17 janvier 2007

Hasard

Le hasard a fait que j'ai revu le film Harry, un ami qui vous veut du bien le jour où je terminais le dernier livre d'Arturo Perez Reverte, Le peintre de batailles. Hasard, car dans les deux cas, il s'agit de la rencontre d'un homme avec son double (son inconscient ou sa conscience) pendant une crise existentielle. Mais là s'arrête la ressemblance. Car « Harry » peut très bien se lire au premier degré comme un thriller hitchcockien (ce à quoi s'est d'ailleurs arrêtée la majorité des critiques), tout en restant un excellent film.
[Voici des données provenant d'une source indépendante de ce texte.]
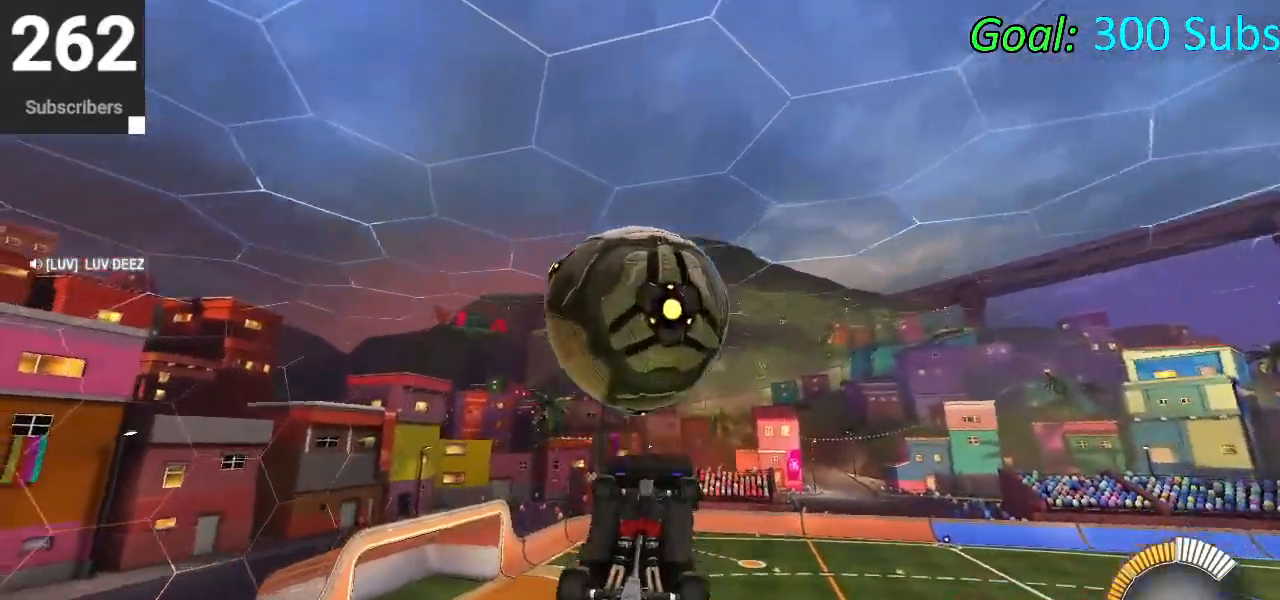
{"buttons": ["L1"], "left_stick": "up", "right_stick": "center", "events": [[150, "left_stick", "right"], [267, "left_stick", "up"], [350, "L1", "down"]]}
Ce n'est qu'en « épluchant l'oignon », comme aurait dit Queneau, qu'on s'aperçoit qu'Harry est finalement plus que le simple camarade de classe débordant de bonne volonté qu'on nous donne à voir. Il matérialise en effet l'inconscient innocent du héros, capable de réaliser instantanément ses désirs les plus secrets, en toute facilité, en toute simplicité. Meurtre des parents envahissants et du frère débile, possession d'un gros 4x4... Il est aussi son surmoi, celui qui lui « fait la morale », réussit à libérer enfin sa créativité littéraire longtemps retenue (la scène se passe d'ailleurs dans les toilettes !), et trucide la blonde lascive et sans cervelle qui vivait quelque part dans ses rêves les moins avouables.
Le peintre de batailles ne présente pas ces différents niveaux de lecture. S'il s'agit bien d'un homme à qui sa conscience vient rendre visite sous l'apparence du personnage d'une de ses photos de guerre, on n'arrive pas à croire à leur dialogue, tant il est philosophique — au sens « essai philosophique » du terme. Très écrit, pas transposé, tout simplement impossible à entendre dans la réalité par des gens de chair et d'os qui se parlent. D'ailleurs les personnages sont-ils vraiment des personnages, ou des allégories ? C'est en tout cas un livre ambitieux, noir de suie et rouge de sang, qu'on lit sans lâcher, et dans lequel l'auteur explicite à travers le personnage principal, peintre et ex photographe, quelques uns des thèmes qu'on trouve dans ses romans antérieurs, comme le thème de l'échiquier. Une vision du monde s'y exprime aussi, pas très optimiste.